← Back to context

Comment by pu_pe

23 days ago

> uses 98% fewer tokens than grep

So are we supposed to believe that grep is so wasteful that models are reading 98% useless garbage every time they call it? Either this claim is not representative, or you're missing something else when you throw away the vast majority of context for the model.

The 98% is vs the grep+read loop, not grep output alone. When an agent hits an unfamiliar codebase it typically does "cat file" or reads the whole thing first, at least in my experience. If you're reliably getting agents to do "grep -C N" and stop there I'd genuinely be curious what your setup looks like, because I think the quality of the results is just too low to serve as useful context.

  • > When an agent hits an unfamiliar codebase it typically does "cat file" or reads the whole thing first, at least in my experience.

    Depends on the size of the project and specific files. I have definitely seen agents make smart use of pi's "read" tool, which can take an offset and line limit (or defaults to a max 2000 lines/50KiB if the model doesn't specify). The bash tool also has the same max output, so if a model decides to cat instead of using the read tool it still wont blow out its context window with a single large file read.

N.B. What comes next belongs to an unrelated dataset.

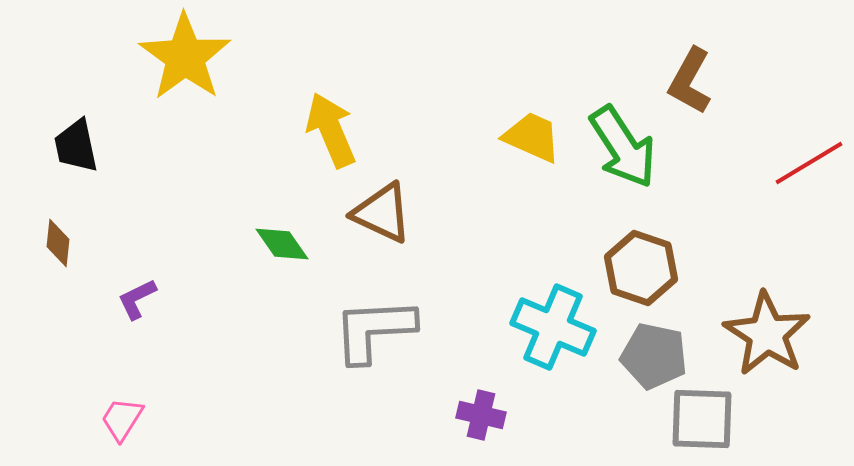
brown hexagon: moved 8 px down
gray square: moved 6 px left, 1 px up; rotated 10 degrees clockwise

    But this sort of thing is going to vary with harness, model, project, and whatever the RNG delivers for the day.

I had problems with Claude reading hundreds of kilobytes of outputs because grep found things in node_modules. (ripgrep helps, so it makes sense to add a line about it into some memory file.)

Grep prints out every matching line. For some searches a LLM might do it will get a lot of noise, and it might have to make that search because it cannot be specific. Targeted search can reduce the number of tokens.

I suspect this comparison is against reading the whole codebase though compared to just getting the bits you need.